Discover the Public Policy Degree Levels Schools Offer
You can study public policy at the following degree levels:
A bachelor’s in public policy typically takes four years to complete. Public policy at the undergraduate level prepares students for entry-level work in both nonprofit organizations and for-profit companies that work with policy matters and urban planning.
A master’s in public policy typically takes two to three years, and while you can apply for a master’s program directly after receiving an undergraduate degree, most programs prefer applicants with professional experience in government, NGOs, or similar institutions. A master’s degree is sufficient for most careers in public service, lower management positions for NGOs, or research positions in a think tank.
A PhD in public policy typically takes three to four years, and many people choose to pursue their doctorate while working as professionals in the field of public policy. With a PhD in public policy you can pursue a career in higher public offices, on the board or as top management of an NGO, or as a full researcher in a think tank or university.
Don’t worry too much about accreditation as you choose a school. The National Association of Schools of Public Affairs and Administration (NASPAA) is the accrediting agency that evaluates and standardizes public policy programs in the United States. While attending an accredited institution is preferred because it assures a quality education, it is not essential in this field since there are no licensing requirements.

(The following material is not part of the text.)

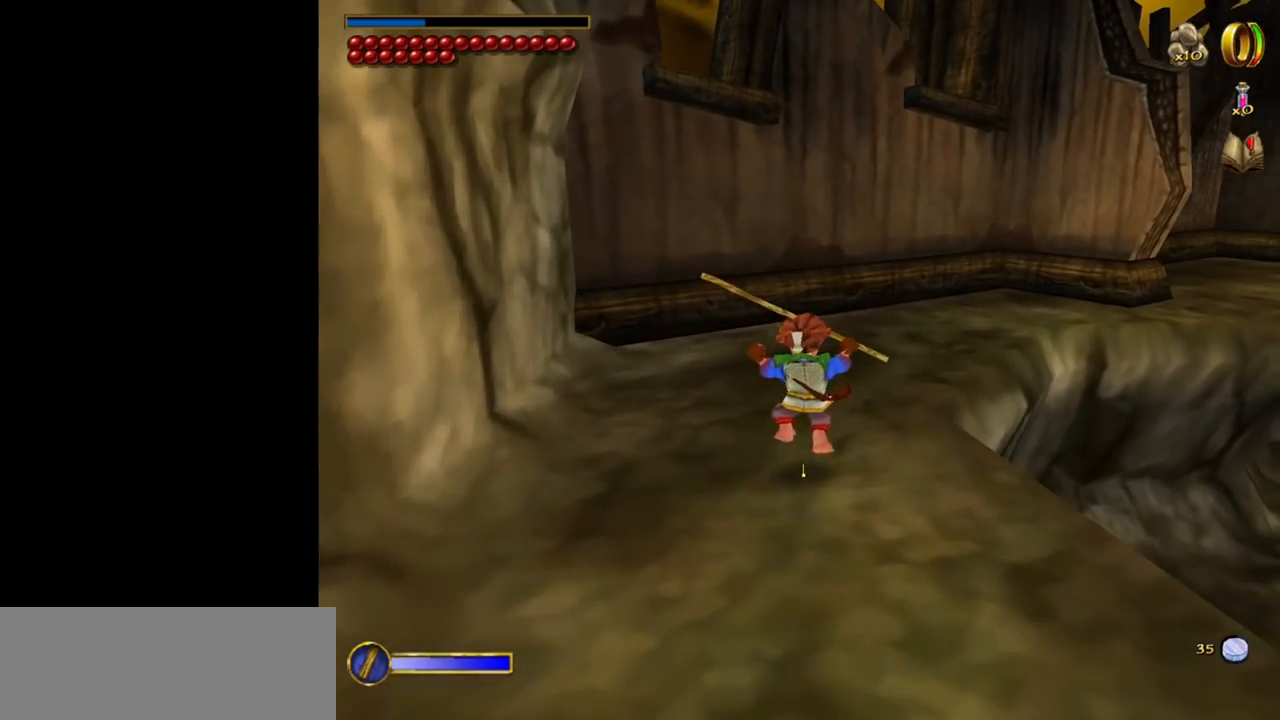
{"keys": ["w"], "mouse": [], "events": []}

Discover the Job Outlook for Public Policy Professionals
The most popular area for public policy graduates to work is Washington, D.C., which is not only the center of the U.S. government but also the location of the headquarters of thousands of national and international NGOs, think tanks, and other nonprofit organizations.
Salaries for public policy graduates can vary widely; according to PublicServiceCareers.org the lowest salaries tend to be in the nonprofit sector, followed by the public sector, with the highest average salaries in the private sector. The highest level of government policy analysts earn between $93,000 and $145,000, while lower level analysts who assist other experienced analysts earn just under $32,000. Salaries at think tanks also vary considerably, depending on the organization’s size and source of funding.